Activity:
Transcribe the listing below word for word, leaving out the pictures.

Exercise data:
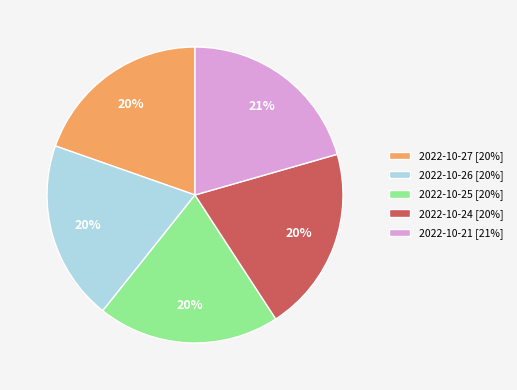

To the nearest percent, what portion does 2022-10-26 represent?

20%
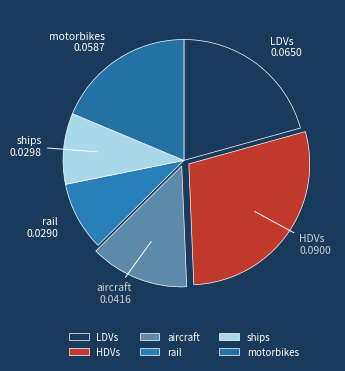

True or false: ships accounts for 1% of the total.

False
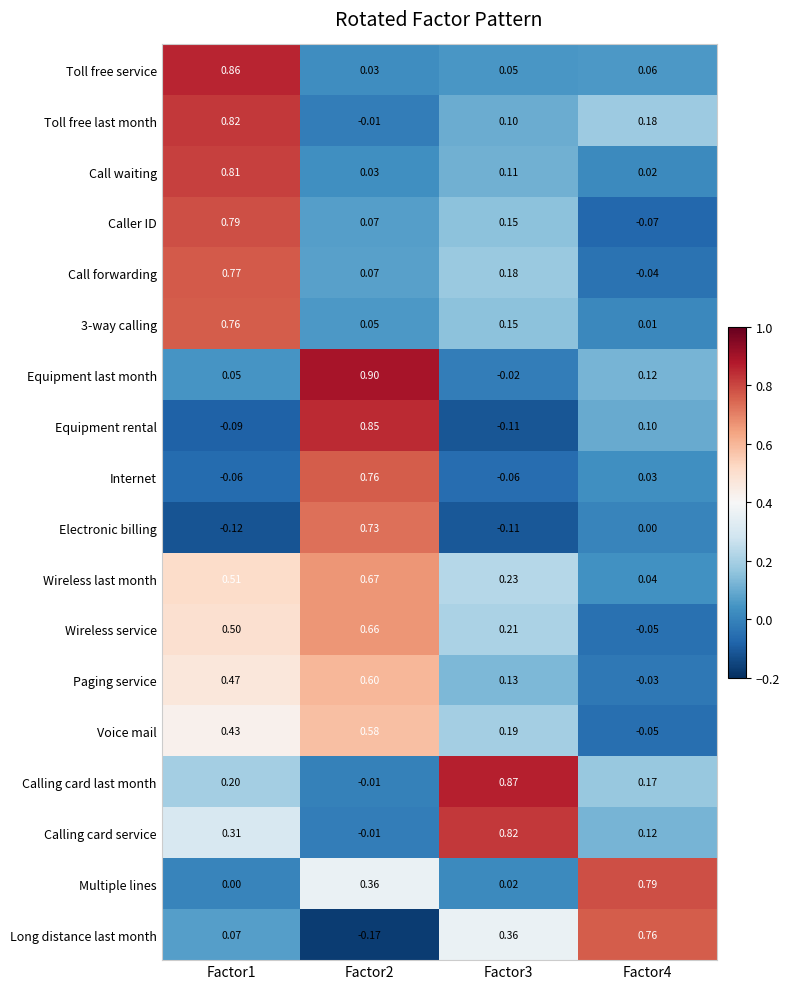

Is the value of Caller ID at Factor4 greater than the value of 3-way calling at Factor3?

No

Completed exercise:
To the nearest percent, what portion does 2022-10-26 represent?

20%

True or false: ships accounts for 1% of the total.

False

Is the value of Caller ID at Factor4 greater than the value of 3-way calling at Factor3?

No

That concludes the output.